═══ Raw data
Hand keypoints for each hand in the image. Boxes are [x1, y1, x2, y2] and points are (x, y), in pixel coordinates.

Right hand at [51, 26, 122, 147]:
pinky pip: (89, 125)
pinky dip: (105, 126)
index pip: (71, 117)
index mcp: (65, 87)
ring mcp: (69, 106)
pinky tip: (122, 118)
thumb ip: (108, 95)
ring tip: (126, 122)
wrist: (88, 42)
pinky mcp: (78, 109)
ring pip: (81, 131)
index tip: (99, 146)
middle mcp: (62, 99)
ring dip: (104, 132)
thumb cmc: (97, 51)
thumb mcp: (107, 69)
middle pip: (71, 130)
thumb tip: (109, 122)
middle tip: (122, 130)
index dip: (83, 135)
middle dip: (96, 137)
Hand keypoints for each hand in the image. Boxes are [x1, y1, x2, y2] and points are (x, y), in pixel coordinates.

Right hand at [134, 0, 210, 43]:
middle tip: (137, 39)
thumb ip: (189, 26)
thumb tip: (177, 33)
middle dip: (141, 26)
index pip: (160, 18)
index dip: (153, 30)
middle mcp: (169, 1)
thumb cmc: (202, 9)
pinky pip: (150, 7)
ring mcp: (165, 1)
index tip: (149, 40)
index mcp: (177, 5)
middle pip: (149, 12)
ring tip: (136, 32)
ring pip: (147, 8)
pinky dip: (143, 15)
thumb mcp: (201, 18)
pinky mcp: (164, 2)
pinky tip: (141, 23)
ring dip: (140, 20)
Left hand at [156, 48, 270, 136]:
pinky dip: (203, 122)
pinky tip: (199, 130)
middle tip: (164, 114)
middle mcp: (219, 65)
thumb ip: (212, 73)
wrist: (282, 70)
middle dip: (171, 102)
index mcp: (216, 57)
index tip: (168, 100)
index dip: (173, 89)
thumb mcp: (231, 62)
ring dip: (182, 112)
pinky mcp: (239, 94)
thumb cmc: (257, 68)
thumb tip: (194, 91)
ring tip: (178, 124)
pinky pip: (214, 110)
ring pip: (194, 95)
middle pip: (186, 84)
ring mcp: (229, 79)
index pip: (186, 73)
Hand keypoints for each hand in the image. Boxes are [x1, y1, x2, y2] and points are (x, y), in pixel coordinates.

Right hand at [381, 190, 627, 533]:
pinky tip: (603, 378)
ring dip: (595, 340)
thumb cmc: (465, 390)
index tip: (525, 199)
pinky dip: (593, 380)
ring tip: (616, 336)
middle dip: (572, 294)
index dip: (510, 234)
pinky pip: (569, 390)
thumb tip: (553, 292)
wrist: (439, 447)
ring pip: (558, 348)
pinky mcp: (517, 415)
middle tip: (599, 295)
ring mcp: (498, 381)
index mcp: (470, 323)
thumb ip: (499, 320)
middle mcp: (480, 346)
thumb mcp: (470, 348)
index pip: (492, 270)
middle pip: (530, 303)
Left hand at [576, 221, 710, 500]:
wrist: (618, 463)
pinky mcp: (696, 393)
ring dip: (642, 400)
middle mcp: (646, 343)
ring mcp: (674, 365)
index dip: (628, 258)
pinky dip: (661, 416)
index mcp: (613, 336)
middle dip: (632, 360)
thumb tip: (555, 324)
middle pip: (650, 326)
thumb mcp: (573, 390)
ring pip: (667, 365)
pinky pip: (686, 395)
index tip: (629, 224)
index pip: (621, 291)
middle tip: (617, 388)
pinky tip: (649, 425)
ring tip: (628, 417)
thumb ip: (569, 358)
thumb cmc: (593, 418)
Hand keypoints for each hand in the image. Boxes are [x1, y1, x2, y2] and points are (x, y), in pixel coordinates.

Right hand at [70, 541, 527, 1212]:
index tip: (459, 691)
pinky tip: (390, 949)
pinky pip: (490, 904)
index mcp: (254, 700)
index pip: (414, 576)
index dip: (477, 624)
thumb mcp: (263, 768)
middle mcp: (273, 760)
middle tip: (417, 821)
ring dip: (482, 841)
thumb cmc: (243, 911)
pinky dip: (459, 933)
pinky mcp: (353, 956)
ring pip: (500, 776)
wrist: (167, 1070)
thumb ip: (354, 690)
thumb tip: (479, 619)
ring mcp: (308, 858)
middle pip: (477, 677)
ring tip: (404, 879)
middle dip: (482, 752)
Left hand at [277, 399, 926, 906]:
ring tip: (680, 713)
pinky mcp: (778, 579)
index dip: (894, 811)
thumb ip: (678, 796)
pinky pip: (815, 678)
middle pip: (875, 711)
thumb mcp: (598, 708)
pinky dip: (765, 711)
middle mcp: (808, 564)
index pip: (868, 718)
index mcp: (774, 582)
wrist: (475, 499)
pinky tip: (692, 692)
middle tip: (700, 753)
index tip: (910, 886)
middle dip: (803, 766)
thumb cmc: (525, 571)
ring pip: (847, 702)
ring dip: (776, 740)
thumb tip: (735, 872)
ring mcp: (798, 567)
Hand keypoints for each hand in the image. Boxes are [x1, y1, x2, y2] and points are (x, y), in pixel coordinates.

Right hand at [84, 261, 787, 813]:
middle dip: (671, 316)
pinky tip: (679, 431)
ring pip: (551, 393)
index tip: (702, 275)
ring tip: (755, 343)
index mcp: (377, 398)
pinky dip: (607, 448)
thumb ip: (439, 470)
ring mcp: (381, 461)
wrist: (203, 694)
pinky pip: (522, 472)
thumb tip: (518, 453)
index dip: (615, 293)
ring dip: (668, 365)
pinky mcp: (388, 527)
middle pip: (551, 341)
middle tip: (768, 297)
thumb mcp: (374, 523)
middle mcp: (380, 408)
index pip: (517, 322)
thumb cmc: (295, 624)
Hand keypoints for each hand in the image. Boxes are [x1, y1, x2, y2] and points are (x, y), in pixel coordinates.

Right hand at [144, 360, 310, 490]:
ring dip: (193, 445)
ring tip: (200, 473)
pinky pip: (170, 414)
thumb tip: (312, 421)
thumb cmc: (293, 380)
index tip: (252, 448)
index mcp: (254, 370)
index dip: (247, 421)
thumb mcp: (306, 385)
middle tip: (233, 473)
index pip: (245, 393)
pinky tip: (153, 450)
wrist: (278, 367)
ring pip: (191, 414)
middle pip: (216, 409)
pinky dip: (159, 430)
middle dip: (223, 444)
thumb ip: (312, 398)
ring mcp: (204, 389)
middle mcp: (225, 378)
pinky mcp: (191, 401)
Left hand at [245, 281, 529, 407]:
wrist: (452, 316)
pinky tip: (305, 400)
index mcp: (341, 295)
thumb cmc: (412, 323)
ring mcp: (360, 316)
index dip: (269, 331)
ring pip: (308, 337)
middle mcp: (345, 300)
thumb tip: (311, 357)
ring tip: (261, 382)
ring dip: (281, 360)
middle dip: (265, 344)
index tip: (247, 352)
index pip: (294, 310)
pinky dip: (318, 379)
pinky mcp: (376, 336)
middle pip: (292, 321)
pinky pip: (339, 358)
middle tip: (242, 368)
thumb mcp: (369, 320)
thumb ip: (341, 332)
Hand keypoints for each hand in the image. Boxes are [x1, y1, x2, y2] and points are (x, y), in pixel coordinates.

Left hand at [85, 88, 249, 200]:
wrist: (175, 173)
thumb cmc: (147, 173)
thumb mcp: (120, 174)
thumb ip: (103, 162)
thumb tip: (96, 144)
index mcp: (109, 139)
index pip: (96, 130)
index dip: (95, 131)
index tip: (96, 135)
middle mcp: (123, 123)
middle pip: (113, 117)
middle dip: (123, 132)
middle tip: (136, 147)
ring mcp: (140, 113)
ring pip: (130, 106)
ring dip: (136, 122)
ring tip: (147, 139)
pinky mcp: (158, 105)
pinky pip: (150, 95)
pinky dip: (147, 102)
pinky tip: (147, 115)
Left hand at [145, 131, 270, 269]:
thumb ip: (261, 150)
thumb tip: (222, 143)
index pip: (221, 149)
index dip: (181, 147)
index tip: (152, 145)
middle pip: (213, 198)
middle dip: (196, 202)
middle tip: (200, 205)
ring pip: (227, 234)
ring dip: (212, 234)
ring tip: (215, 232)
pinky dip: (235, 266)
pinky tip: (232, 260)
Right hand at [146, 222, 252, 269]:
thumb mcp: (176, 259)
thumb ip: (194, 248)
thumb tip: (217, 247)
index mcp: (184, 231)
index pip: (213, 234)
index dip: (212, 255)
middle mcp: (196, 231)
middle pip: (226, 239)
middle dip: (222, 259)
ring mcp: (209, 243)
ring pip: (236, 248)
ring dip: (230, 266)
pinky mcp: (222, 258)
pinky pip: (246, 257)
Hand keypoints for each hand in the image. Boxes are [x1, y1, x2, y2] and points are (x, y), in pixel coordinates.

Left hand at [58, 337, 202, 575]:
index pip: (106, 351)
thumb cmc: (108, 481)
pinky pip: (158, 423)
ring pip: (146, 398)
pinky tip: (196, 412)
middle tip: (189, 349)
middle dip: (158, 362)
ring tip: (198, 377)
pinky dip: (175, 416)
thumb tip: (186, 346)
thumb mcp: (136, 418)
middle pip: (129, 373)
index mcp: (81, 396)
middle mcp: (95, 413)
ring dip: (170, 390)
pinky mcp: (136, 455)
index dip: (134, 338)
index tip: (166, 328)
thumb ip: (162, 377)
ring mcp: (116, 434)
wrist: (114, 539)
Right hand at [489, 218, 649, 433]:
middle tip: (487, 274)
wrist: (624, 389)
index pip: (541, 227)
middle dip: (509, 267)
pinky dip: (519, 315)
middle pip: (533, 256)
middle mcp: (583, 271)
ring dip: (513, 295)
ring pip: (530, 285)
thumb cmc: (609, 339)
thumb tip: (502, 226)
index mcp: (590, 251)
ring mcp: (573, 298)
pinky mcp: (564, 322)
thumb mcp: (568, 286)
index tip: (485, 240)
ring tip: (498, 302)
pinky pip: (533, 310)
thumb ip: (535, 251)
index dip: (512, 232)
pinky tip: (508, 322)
══════
Return exactly the leading lines of the listing, stopping after the line in which "thumb tip: (177, 33)" occurs.

Hand keypoints for each hand in the image. Boxes are [x1, y1, x2, y2] and points are (x, y), in pixel coordinates.

Right hand at [51, 26, 122, 147]:
pinky pip: (89, 125)
pinky dip: (105, 126)
index pip: (71, 117)
index mcp: (65, 87)
ring mcp: (69, 106)
pinky tip: (122, 118)
thumb ip: (108, 95)
ring tip: (126, 122)
wrist: (88, 42)
pinky mcp: (78, 109)
ring pip: (81, 131)
index tip: (99, 146)
middle mcp: (62, 99)
ring dip: (104, 132)
thumb cmc: (97, 51)
thumb mcp: (107, 69)
middle pip: (71, 130)
thumb tip: (109, 122)
middle tip: (122, 130)
index dip: (83, 135)
middle dip: (96, 137)
Hand keypoints for each hand in the image. Boxes are [x1, y1, x2, y2] and points are (x, y), in pixel coordinates.

Right hand at [134, 0, 210, 43]:
middle tip: (137, 39)
thumb ip: (189, 26)
thumb tip: (177, 33)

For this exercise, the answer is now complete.